In late June, we attended the launch of the Women’s Opportunity Center in Kayonza, Rwanda.
Constructed with the support of Women for Women International (WfWI) and other donors, the center will train the region’s women in financial literacy, business, agribusiness, and life skills. WfWI has given support to over 56,000 women in Rwanda since 1997.
The facility was designed by the American firm Sharon Davis Design. Particular attention was given to using local building materials and installing eco-friendly technology.
The buildings and walls around the center were constructed with 450,000 beautiful handmade bricks — each one stamped with the logo of WfWI. They were pressed by a co-op of WfWI training graduates from clay dug in an adjacent valley.
The plan above is from the Sharon Davis Design brochure. You may want to click on the photo to see a larger version.
The brochure explains some of the design concept:
To keep the scale and quality of the center’s spaces intimate and diverse, the organization of traditional Rwandan residences and villages became the inspiration for organizing and dispersing the many program elements across the 1-hectare* plot. A series of human-scaled pavilions are clustered around the center of the site. . . . The circular nature of many of the interior spaces is also in response to WfWI’s approach of teaching in the round.

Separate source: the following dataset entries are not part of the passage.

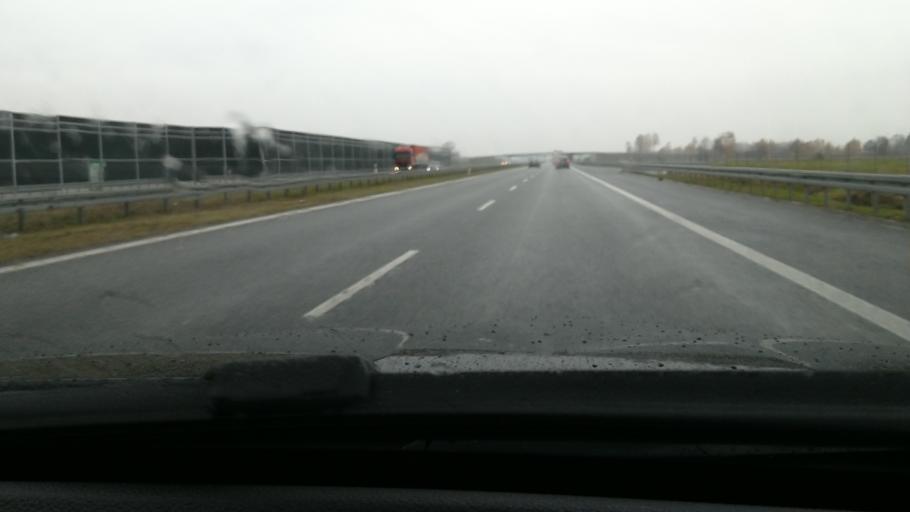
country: PL
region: Masovian Voivodeship
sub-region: Powiat zyrardowski
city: Guzow
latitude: 52.0740
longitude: 20.2691
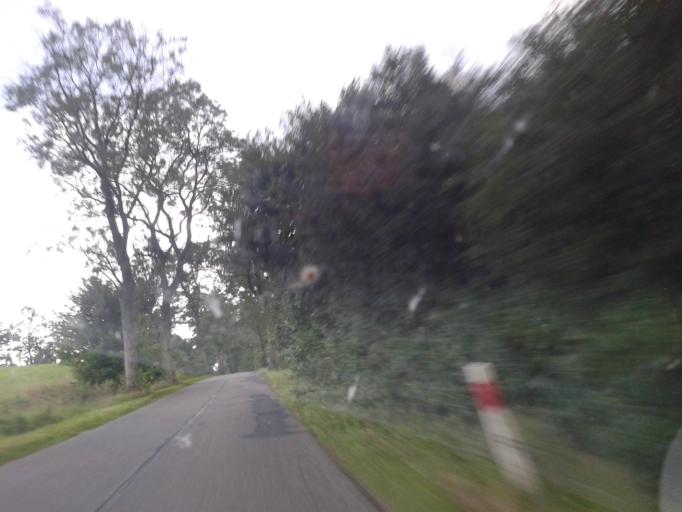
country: PL
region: West Pomeranian Voivodeship
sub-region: Powiat koszalinski
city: Bobolice
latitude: 53.9003
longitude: 16.5319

During the ceremony, Sharon Davis explained that her team wanted to create a particularly reassuring design for women who might be shy about entering this type of public place. WOC expects 200-300 women to participate in various activities every day.

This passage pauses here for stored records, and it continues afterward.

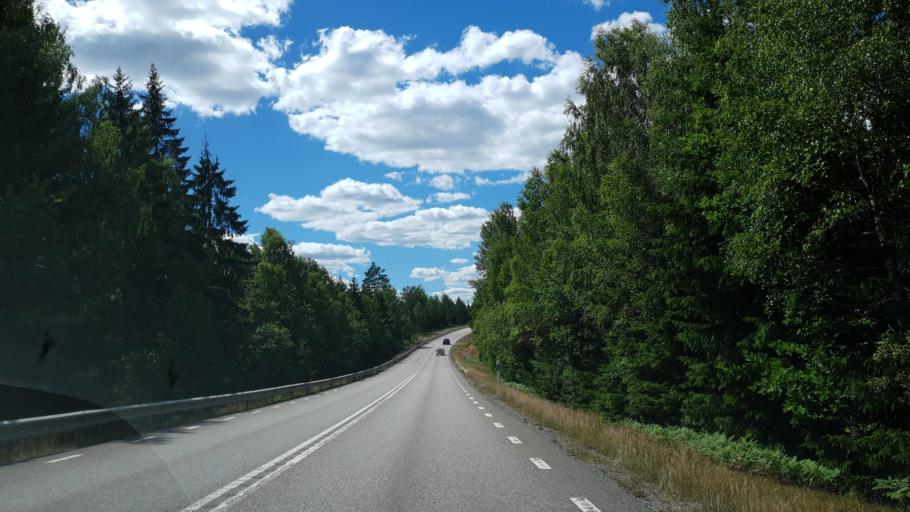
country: SE
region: Kronoberg
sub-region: Lessebo Kommun
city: Lessebo
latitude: 56.7811
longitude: 15.2109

The center includes domitory lodging — in the tent above — for students and visitors. All toilets on site are composting toilets, which will produce fertilizer for use in the center’s farm and for sale in its market.
Rainchains direct all the runoff from the buildings to two buried 40,000 liter cisterns. This collection is expected to meet all the water needs of the site.
The bonding pattern and curves of the buildings’ brick walls eliminate the need for concrete columns and beams.
The workshop buildings have no doors or ceilings, and the open pattern lets in diffuse natural light and air.
Inside the workshop rooms, students sit on two levels of benches. (I don’t think the chair is meant to stay.) The floor tiles were made by WfWI graduates in the Democratic Republic of Congo.
The recently planted landscaping consists of simple rounded shapes of turf grass and ground cover plants.
I don’t know how they will handle the large center area labeled as ‘Gathering Space’ on the plan above (there was a large tent there on the launch day). They may leave it flat for event tents or build a circle of benches similar to the workshop interiors.
Below are photos of the area labeled ‘Farm’ on the plan. It was being partly used for parking that day, but I hope it will eventually be filled by raised-bed vegetable gardens like these.
Just below, you can see the rainwater cisterns and the partly underground ‘Farm House,’ which I was told will be used for storage.
The center hopes to be financially independent from the WfWI in five years. It will rent training and event space to partner organizations and market, retail, and storage spaces to local small businesses. It will also offer lodging and restaurant services for visitors and travelers.
You can see more photos of WOC by Sharon Davis Design here.
*2.471 acres
LOVE! I hope you get a chance to return and post photos of how the landscape and the women are progressing.
I’m looking forward to going back and looking around and maybe taking a few more pictures when there isn’t a big event tent right in the middle and I’m not in the harsh mid-day sun. I particularly want to see how the farm area is developing.
The Center is on the road east out of Kigali to Akagera National Park, so I feel sure we’ll stop there again sometime. Its market area, just outside the front walls, sells crafts and vegetables from local small businesswomen.
would also be interesting to hear some success stories later, as they train their students
According to WfWI’s brochure — for their 2012 program in Rwanda, graduates doubled their family assets (from time of enrollment), doubled their daily income, and doubled their savings. The rate of “practice good nutrition” almost tripled.